SCRIPTURE: John 8:48-59
48 The Jews answered him, “Are we not right in saying that you are a Samaritan and have a demon?” 49 Jesus answered, “I do not have a demon; but I honor my Father, and you dishonor me. 50 Yet I do not seek my own glory; there is one who seeks it and he is the judge. 51 Very truly, I tell you, whoever keeps my word will never see death.” 52 The Jews said to him, “Now we know that you have a demon. Abraham died, and so did the prophets; yet you say, ‘Whoever keeps my word will never taste death.’ 53 Are you greater than our father Abraham, who died? The prophets also died. Who do you claim to be?” 54 Jesus answered, “If I glorify myself, my glory is nothing. It is my Father who glorifies me, he of whom you say, ‘He is our God,’ 55 though you do not know him. But I know him; if I would say that I do not know him, I would be a liar like you. But I do know him and I keep his word. 56 Your ancestor Abraham rejoiced that he would see my day; he saw it and was glad.” 57 Then the Jews said to him, “You are not yet fifty years old, and have you seen Abraham?” 58 Jesus said to them, “Very truly, I tell you, before Abraham was, I am.” 59 So they picked up stones to throw at him, but Jesus hid himself and went out of the temple.

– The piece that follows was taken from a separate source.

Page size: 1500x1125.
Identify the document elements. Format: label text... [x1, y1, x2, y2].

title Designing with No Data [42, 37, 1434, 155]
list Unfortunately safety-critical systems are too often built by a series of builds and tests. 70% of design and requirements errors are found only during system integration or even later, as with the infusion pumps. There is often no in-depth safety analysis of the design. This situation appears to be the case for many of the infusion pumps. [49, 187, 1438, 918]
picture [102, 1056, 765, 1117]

Gerald L. Borchert shares that “With respect to the “Samaritan” designation, the Samaritan people were usually dishonored by Jews. The Samaritan woman’s surprise at Jesus’ willingness to converse with her (4:9) is thus completely understandable in light of the Jews’ general dishonoring of her people. Samaritans were regarded by Jews as half-breed heretics who also (at least later) were associated with demonic/cultic magic.194 This verse is the only place in the Gospels where the charge of being a Samaritan is laid on Jesus. Since Jesus came to be the Savior of the world (the confession of the Samaritans, 4:42), he was not about to accept the prejudiced Jewish view of Samaritans. Indeed, in Luke 10:25–37 Jesus told a pointed story about a gracious Samaritan whom the Jewish inquisitor could not even bring himself to call by name (Luke 10:37).”

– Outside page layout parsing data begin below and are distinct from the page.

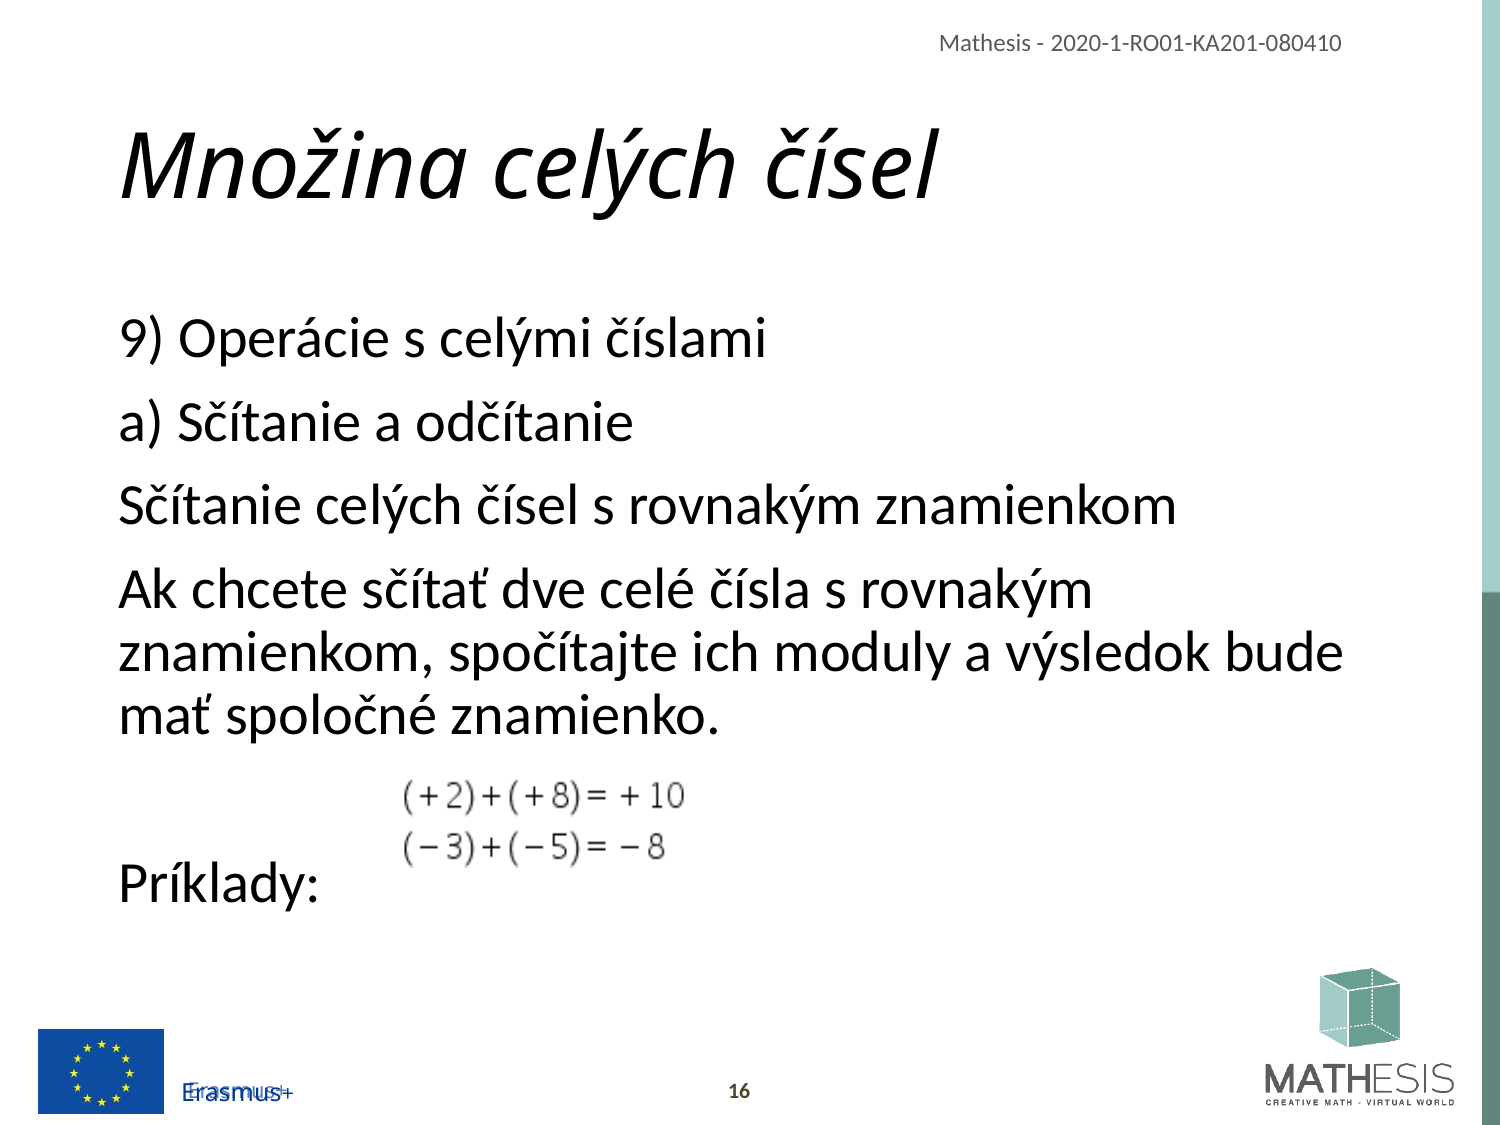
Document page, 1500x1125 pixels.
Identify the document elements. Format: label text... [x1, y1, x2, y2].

title Množina celých čísel [103, 59, 1397, 278]
picture [38, 1029, 164, 1114]
list 9) Operácie s celými číslami a) Sčítanie a odčítanie Sčítanie celých čísel s rovnakým znamienkom Ak chcete sčítať dve celé čísla s rovnakým znamienkom, spočítajte ich moduly a výsledok bude mať spoločné znamienko. Príklady: [103, 299, 1397, 868]
picture [403, 770, 686, 868]
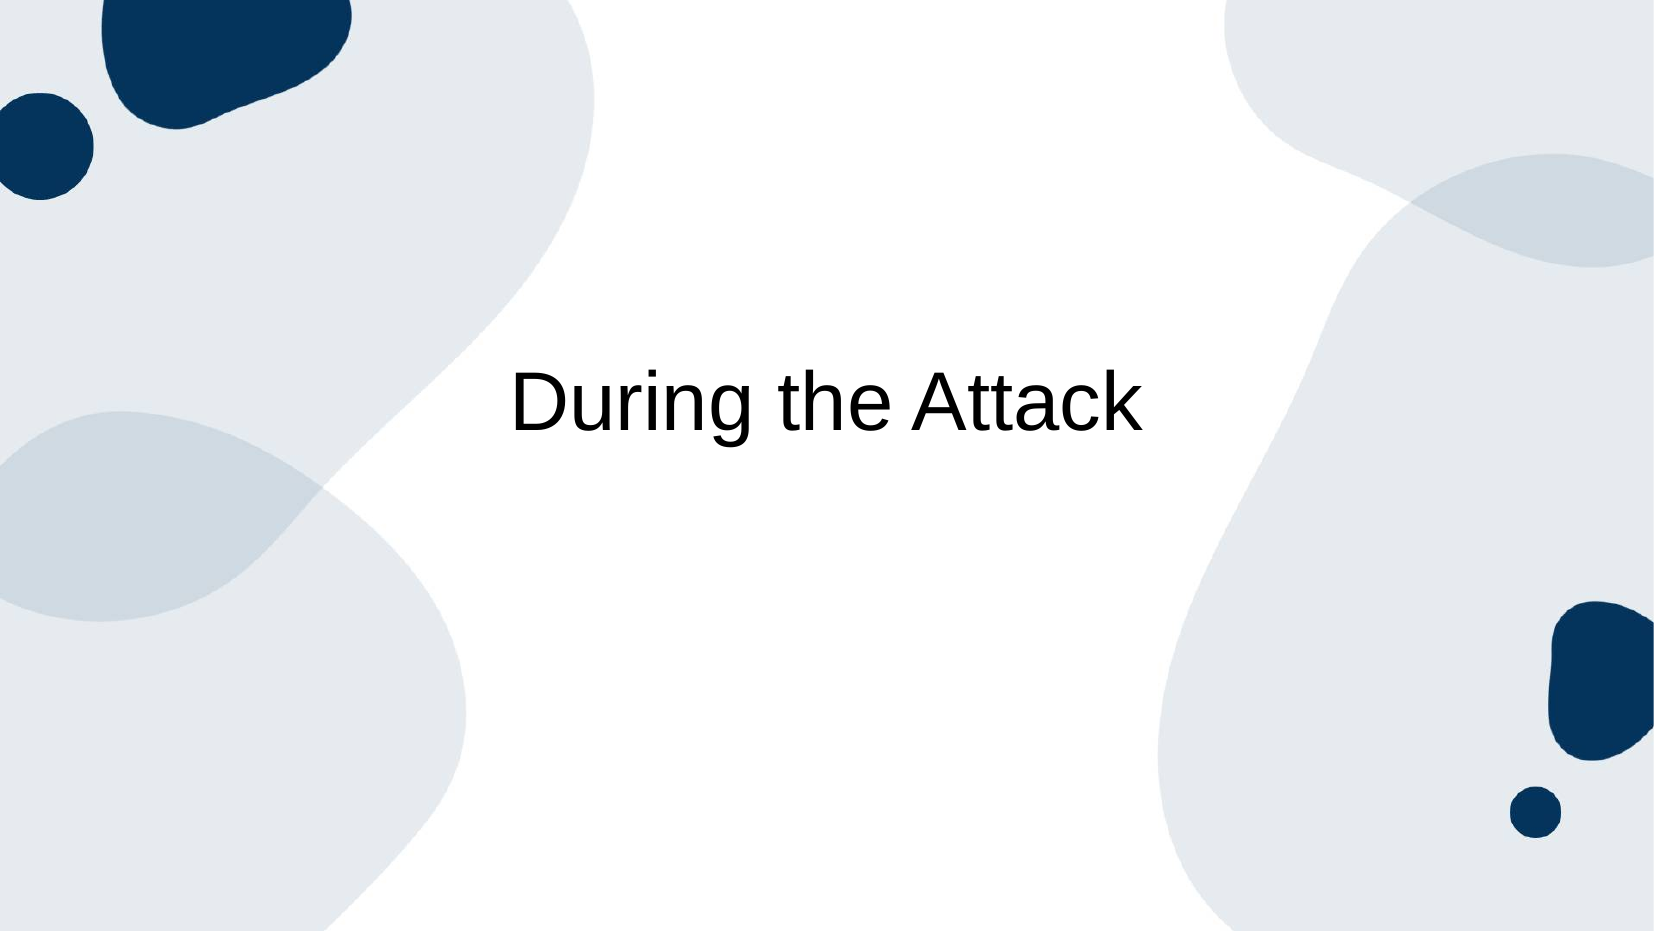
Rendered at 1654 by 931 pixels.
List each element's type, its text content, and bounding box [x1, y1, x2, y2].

There are so many places in Scripture that have historically been used to exclude groups of people, often incorrectly, it is comforting to find examples that support a more inclusive view of faith and of Jesus’ mission to save the whole world. Labeling of other people has been a plague in the world since almost the very beginning. Jews versus Samaritans, whites versus blacks, LGBTQ+ versus straight, and so many, many more. These divisions of human assigned labels have led to pain, suffering, death, and so much more. Yet, when we put aside those divisions and instead see all people as equal in the eyes of the God who sent God’s only Son to save the whole world, that is when we can truly see the kingdom of God here on earth.

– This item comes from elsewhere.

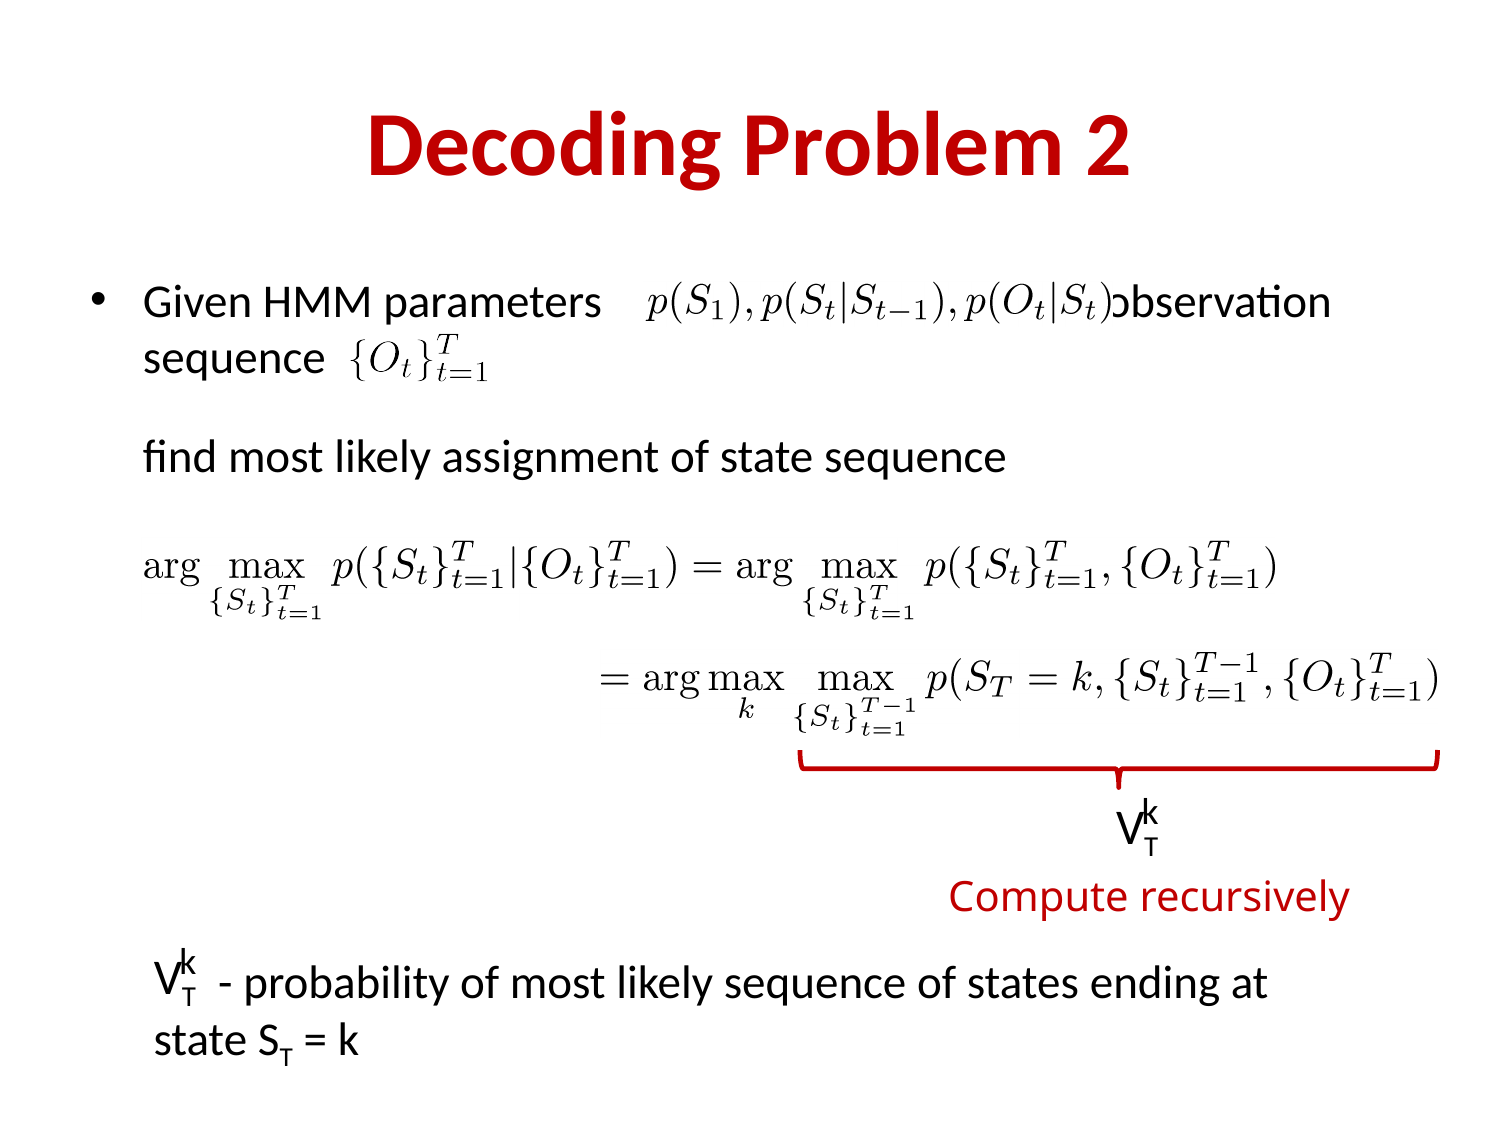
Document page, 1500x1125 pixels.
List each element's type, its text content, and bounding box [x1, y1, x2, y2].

How do you respond when someone tries to put you in one category or another, further dividing you from others? Has it happened to you a lot, or only occasionally? Have you been guilting of doing it to others?
God of all creation, you have made everything in the world, including all humanity. Help us to see all creation and one another through your eyes, eyes of mercy, grace, and love. Soften our hearts and open our minds that we might stop trying to further divide ourselves, and instead come together under the grace of your Son, our Savior, Jesus Christ. Amen.